(Mt 14,22-36) |
Somos hombres con denominador común, pecadores, débiles y tentados por la desconfianza. Y, a pesar de tantos milagros y prodigios que ha hecho el Señor, nos resistimos a creer y confiar en Él. Corozaín y Betsaida, dos pueblos donde el Señor tuvo mucha presencia y proclamó su Palabra, con hechos y milagros, no le respondieron. Tampoco debe extrañarnos que ahora, en este momento de nuestra historia, esté pasando lo mismo.
Y aquellos apóstoles no se diferencia de nosotros, al menos respecto a la fe, en nada. Les cuesta creer, y eso que han visto muchas acciones prodigiosas del Señor. También a nosotros nos cuesta creer. Es, entonces, cuando entendemos que eso de que venga un resucitado a confirmarnos nuestra resurrección, tampoco resultaría. La fe no es una cosa espontánea, ni repentina, ni producto o resultado de un impacto o impresión grande. La fe es un proceso y camino, lento, despacio, profundo, sereno, que va gestándose y experimentándose en el día a día de tu relación y vivencia con el Señor.
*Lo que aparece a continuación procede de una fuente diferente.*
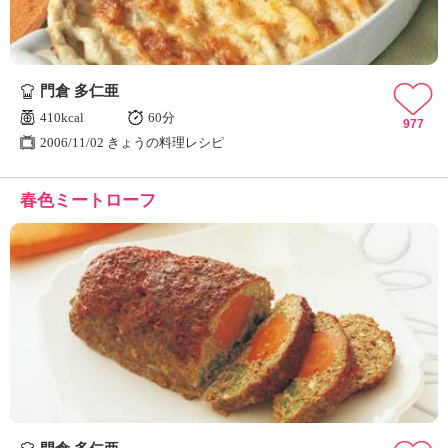
門倉 多仁亜
410kcal
60分
977
2006/11/02 きょうの料理レシピ
春色ミートローフ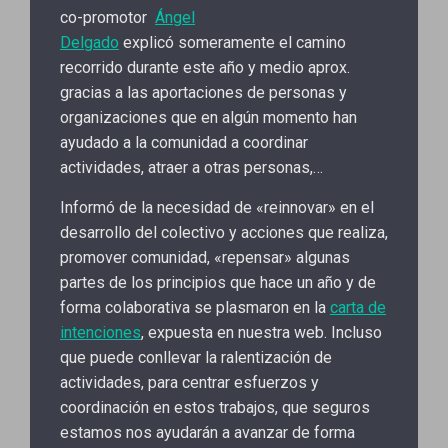
co-promotor
Ángel
Delgado
explicó someramente el camino
recorrido durante este año y medio aprox.
gracias a las aportaciones de personas y
organizaciones que en algún momento han
ayudado a la comunidad a coordinar
actividades, atraer a otras personas,…
Informó de la necesidad de «reinnovar» en el
desarrollo del colectivo y acciones que realiza,
promover comunidad, «repensar» algunas
partes de los principios que hace un año y de
forma colaborativa se plasmaron en la
carta de
intenciones
, expuesta en nuestra web. Incluso
que puede conllevar la ralentización de
actividades, para centrar esfuerzos y
coordinación en estos trabajos, que seguros
estamos nos ayudarán a avanzar de forma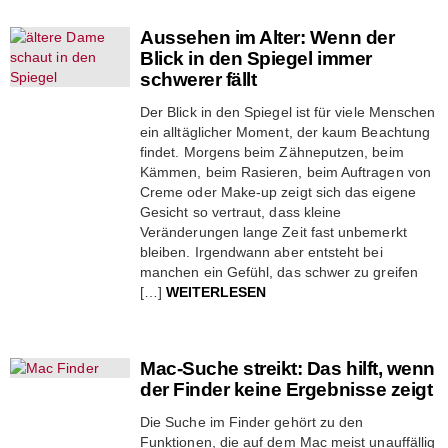
Aussehen im Alter: Wenn der
Blick in den Spiegel immer
schwerer fällt
Der Blick in den Spiegel ist für viele Menschen
ein alltäglicher Moment, der kaum Beachtung
findet. Morgens beim Zähneputzen, beim
Kämmen, beim Rasieren, beim Auftragen von
Creme oder Make-up zeigt sich das eigene
Gesicht so vertraut, dass kleine
Veränderungen lange Zeit fast unbemerkt
bleiben. Irgendwann aber entsteht bei
manchen ein Gefühl, das schwer zu greifen
[…]
WEITERLESEN
Mac-Suche streikt: Das hilft, wenn
der Finder keine Ergebnisse zeigt
Die Suche im Finder gehört zu den
Funktionen, die auf dem Mac meist unauffällig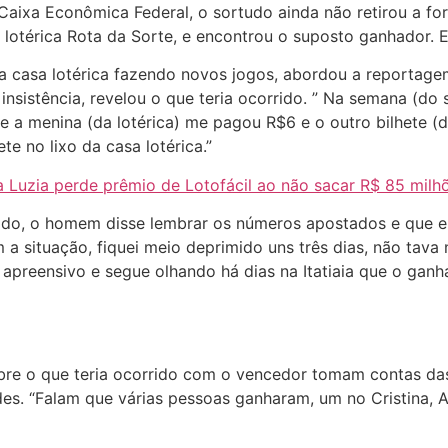
ixa Econômica Federal, o sortudo ainda não retirou a fort
 lotérica Rota da Sorte, e encontrou o suposto ganhador. E a
 casa lotérica fazendo novos jogos, abordou a reportagem 
nsistência, revelou o que teria ocorrido. ” Na semana (do so
e a menina (da lotérica) me pagou R$6 e o outro bilhete (
ete no lixo da casa lotérica.”
Luzia perde prêmio de Lotofácil ao não sacar R$ 85 milh
do, o homem disse lembrar os números apostados e que el
m a situação, fiquei meio deprimido uns três dias, não tava 
apreensivo e segue olhando há dias na Itatiaia que o ganh
obre o que teria ocorrido com o vencedor tomam contas da
des. “Falam que várias pessoas ganharam, um no Cristina, A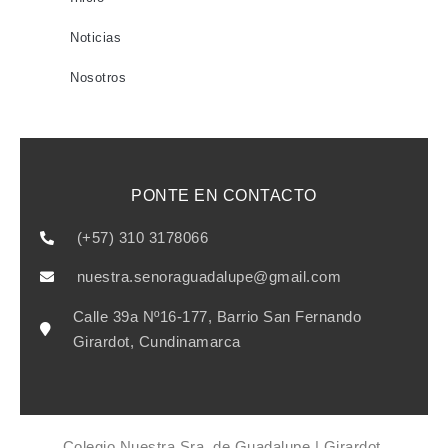
Noticias
Nosotros
PONTE EN CONTACTO
(+57) 310 3178066
nuestra.senoraguadalupe@gmail.com
Calle 39a Nº16-177, Barrio San Fernando
Girardot, Cundinamarca
Colegio Nuestra Sra. de Guadalupe | Girardot,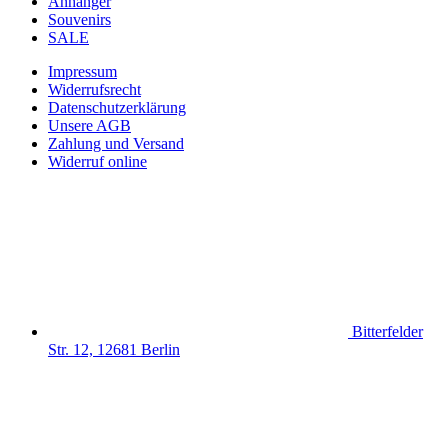
Anhänger
Souvenirs
SALE
Impressum
Widerrufsrecht
Datenschutzerklärung
Unsere AGB
Zahlung und Versand
Widerruf online
Bitterfelder
Str. 12, 12681 Berlin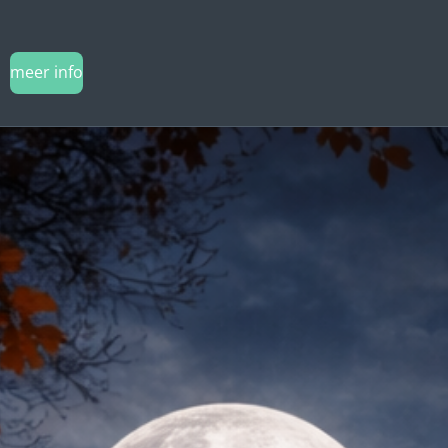
meer info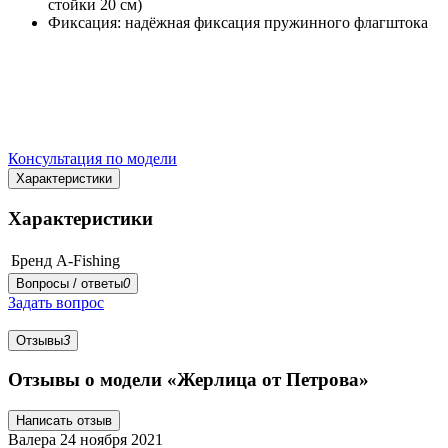
стойки 20 см)
Фиксация: надёжная фиксация пружинного флагштока
Консультация по модели
Характеристики
Характеристики
Бренд
A-Fishing
Вопросы / ответы
0
Задать вопрос
Отзывы
3
Отзывы о модели «Жерлица от Петрова»
Написать отзыв
Валера
24 ноября 2021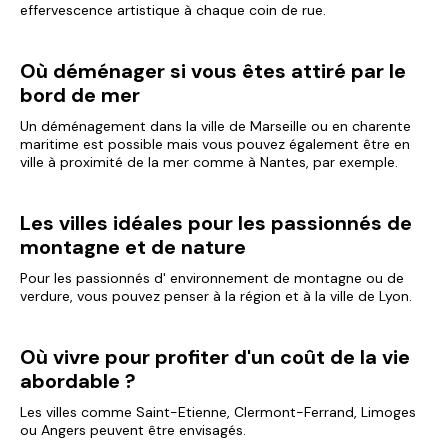
effervescence artistique à chaque coin de rue.
Où déménager si vous êtes attiré par le
bord de mer
Un déménagement dans la ville de Marseille ou en charente
maritime est possible mais vous pouvez également être en
ville à proximité de la mer comme à Nantes, par exemple.
Les villes idéales pour les passionnés de
montagne et de nature
Pour les passionnés d' environnement de montagne ou de
verdure, vous pouvez penser à la région et à la ville de Lyon.
Où vivre pour profiter d'un coût de la vie
abordable ?
Les villes comme Saint-Etienne, Clermont-Ferrand, Limoges
ou Angers peuvent être envisagés.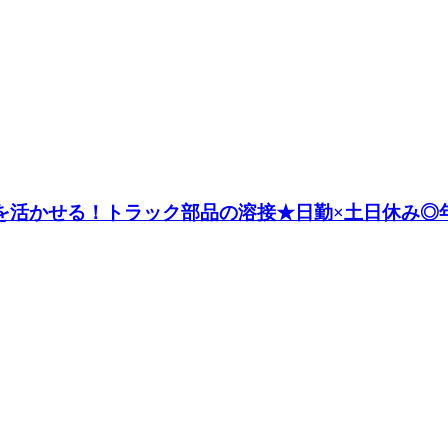
を活かせる！トラック部品の溶接★日勤×土日休み◎年休1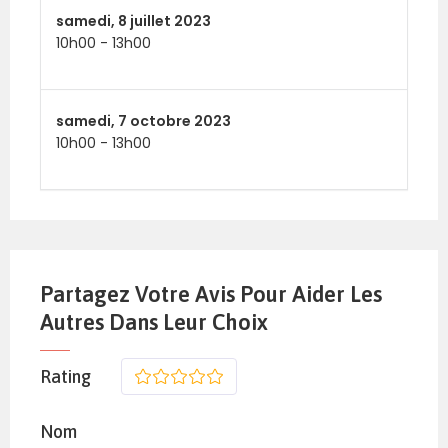
samedi,
8 juillet 2023
10h00
-
13h00
samedi,
7 octobre 2023
10h00
-
13h00
Partagez Votre Avis Pour Aider Les
Autres Dans Leur Choix
Rating
1
2
3
4
5
Nom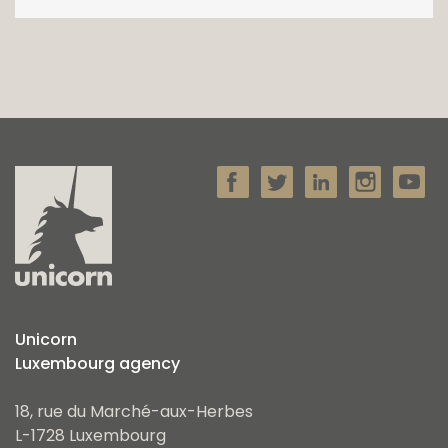
Unicorn
Luxembourg agency
18, rue du Marché-aux-Herbes
L-1728 Luxembourg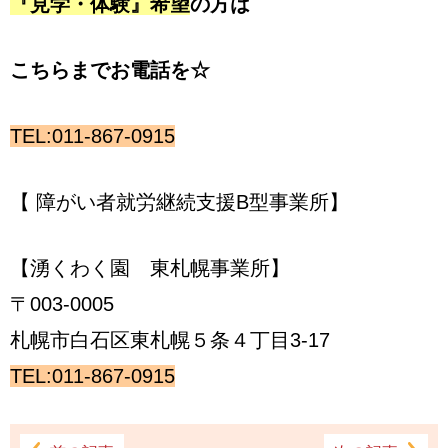
『見学・体験』希望
の方は
こちらまでお電話を☆
TEL:011-867-0915
【 障がい者就労継続支援B型事業所】
【湧くわく園 東札幌事業所】
〒003-0005
札幌市白石区東札幌５条４丁目3-17
TEL:011-867-0915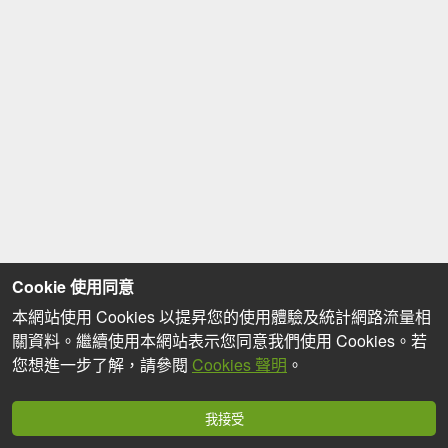
Cookie 使用同意
本網站使用 Cookies 以提昇您的使用體驗及統計網路流量相
關資料。繼續使用本網站表示您同意我們使用 Cookies。若
您想進一步了解，請參閱
Cookies 聲明
。
我接受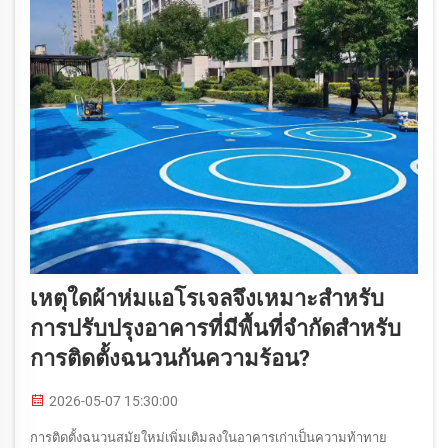
เหตุใดผ้าห่มแอโรเจลจึงเหมาะสำหรับ
การปรับปรุงอาคารที่มีพื้นที่จำกัดสำหรับ
การติดตั้งฉนวนกันความร้อน?
2026-05-07 15:30:00
การติดตั้งฉนวนสมัยใหม่เพิ่มเติมลงในอาคารเก่าเป็นความท้าทาย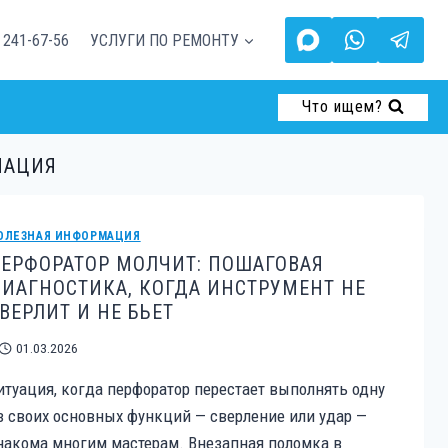
 241-67-56
УСЛУГИ ПО РЕМОНТУ
Что ищем?
МАЦИЯ
ОЛЕЗНАЯ ИНФОРМАЦИЯ
ЕРФОРАТОР МОЛЧИТ: ПОШАГОВАЯ
ИАГНОСТИКА, КОГДА ИНСТРУМЕНТ НЕ
ВЕРЛИТ И НЕ БЬЕТ
01.03.2026
итуация, когда перфоратор перестает выполнять одну
з своих основных функций — сверление или удар —
накома многим мастерам. Внезапная поломка в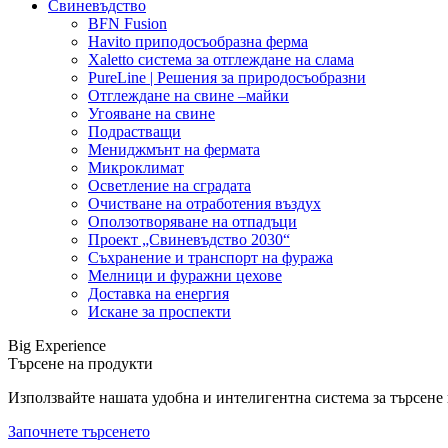
Свиневъдство
BFN Fusion
Havito приподосъобразна ферма
Xaletto система за отглеждане на слама
PureLine | Решения за природосъобразни
Отглеждане на свине –майки
Угояване на свине
Подрастващи
Мениджмънт на фермата
Микроклимат
Осветление на сградата
Очистване на отработения въздух
Оползотворяване на отпадъци
Проект „Свиневъдство 2030“
Съхранение и транспорт на фуража
Мелници и фуражни цехове
Доставка на енергия
Искане за проспекти
Big Experience
Търсене на продукти
Използвайте нашата удобна и интелигентна система за търсене н
Започнете търсенето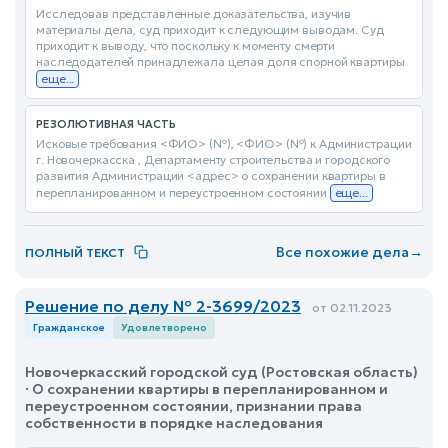
Исследовав представленные доказательства, изучив
материалы дела, суд приходит к следующим выводам. Суд
приходит к выводу, что поскольку к моменту смерти
наследодателей принадлежала целая доля спорной квартиры
еще...
РЕЗОЛЮТИВНАЯ ЧАСТЬ
Исковые требования <ФИО> (№), <ФИО> (№) к Администрации
г. Новочеркасска , Департаменту строительства и городского
развития Администрации <адрес> о сохранении квартиры в
перепланированном и переустроенном состоянии
еще...
Все похожие дела
→
ПОЛНЫЙ ТЕКСТ
Решение по делу № 2-3699/2023
от 02.11.2023
Гражданское
Удовлетворено
Новочеркасский городской суд (Ростовская область)
· О сохранении квартиры в перепланированном и
переустроенном состоянии, признании права
собственности в порядке наследования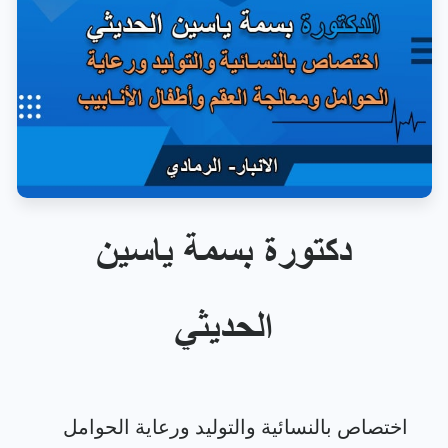
دكتورة بسمة ياسين
الحديثي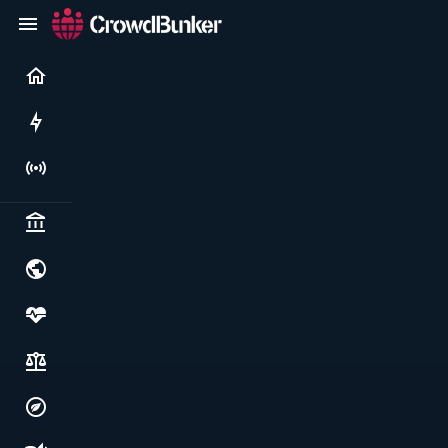
Current
Rushes
Live
Politics & institutions
World & geopolitics
Health, food & wellbeing
Society, justice & freedoms
Economy, environment & technology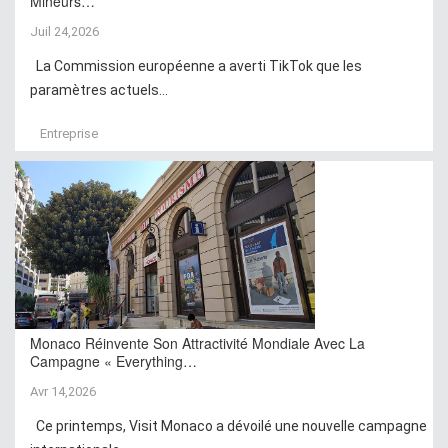
Mineurs…
Juil 24,2026
La Commission européenne a averti TikTok que les
paramètres actuels...
Entreprise
Monaco Réinvente Son Attractivité Mondiale Avec La
Campagne « Everything…
Avr 14,2026
Ce printemps, Visit Monaco a dévoilé une nouvelle campagne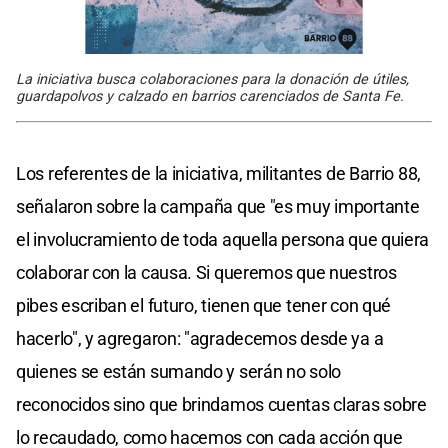
La iniciativa busca colaboraciones para la donación de útiles,
guardapolvos y calzado en barrios carenciados de Santa Fe.
Los referentes de la iniciativa, militantes de Barrio 88,
señalaron sobre la campaña que "es muy importante
el involucramiento de toda aquella persona que quiera
colaborar con la causa. Si queremos que nuestros
pibes escriban el futuro, tienen que tener con qué
hacerlo", y agregaron: "agradecemos desde ya a
quienes se están sumando y serán no solo
reconocidos sino que brindamos cuentas claras sobre
lo recaudado, como hacemos con cada acción que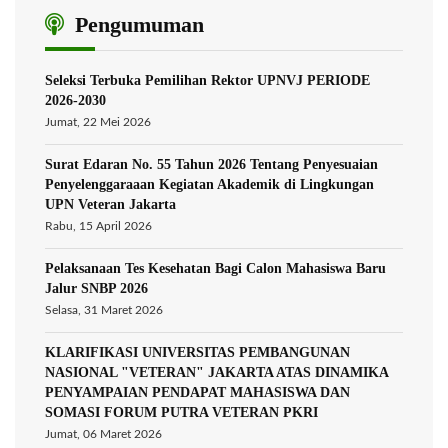
Pengumuman
Seleksi Terbuka Pemilihan Rektor UPNVJ PERIODE
2026-2030
Jumat, 22 Mei 2026
Surat Edaran No. 55 Tahun 2026 Tentang Penyesuaian
Penyelenggaraaan Kegiatan Akademik di Lingkungan
UPN Veteran Jakarta
Rabu, 15 April 2026
Pelaksanaan Tes Kesehatan Bagi Calon Mahasiswa Baru
Jalur SNBP 2026
Selasa, 31 Maret 2026
KLARIFIKASI UNIVERSITAS PEMBANGUNAN
NASIONAL "VETERAN" JAKARTA ATAS DINAMIKA
PENYAMPAIAN PENDAPAT MAHASISWA DAN
SOMASI FORUM PUTRA VETERAN PKRI
Jumat, 06 Maret 2026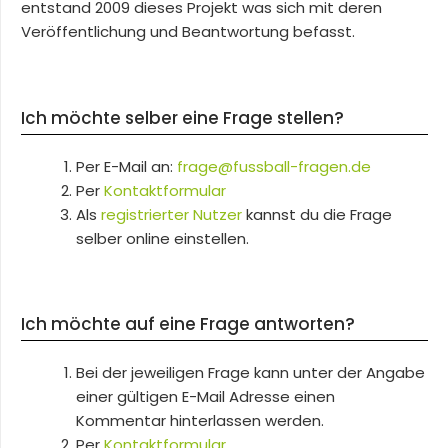
entstand 2009 dieses Projekt was sich mit deren
Veröffentlichung und Beantwortung befasst.
Ich möchte selber eine Frage stellen?
Per E-Mail an:
frage@fussball-fragen.de
Per
Kontaktformular
Als
registrierter Nutzer
kannst du die Frage
selber online einstellen.
Ich möchte auf eine Frage antworten?
Bei der jeweiligen Frage kann unter der Angabe
einer gültigen E-Mail Adresse einen
Kommentar hinterlassen werden.
Per
Kontaktformular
Es un encuentro con Aquel que te va demostrando su Amor, y su Verdad. Es una experiencia con Alguien que te ama sin condiciones, que no te exige, sino te propone y que va dándote aquello que tú realmente quieres encontrar. La fe es el Tabor donde tú prescindes de todo, porque te encuentras tan bien que sólo anhelas y deseas estar con Jesús. Su presencia te colma de felicidad y gozo eterno.
Y es esa fe la que debe servirnos para levantarnos, una y mil veces, y cada vez que nos veamos hundiéndonos en las aguas pantanosas y bravas de este mundo.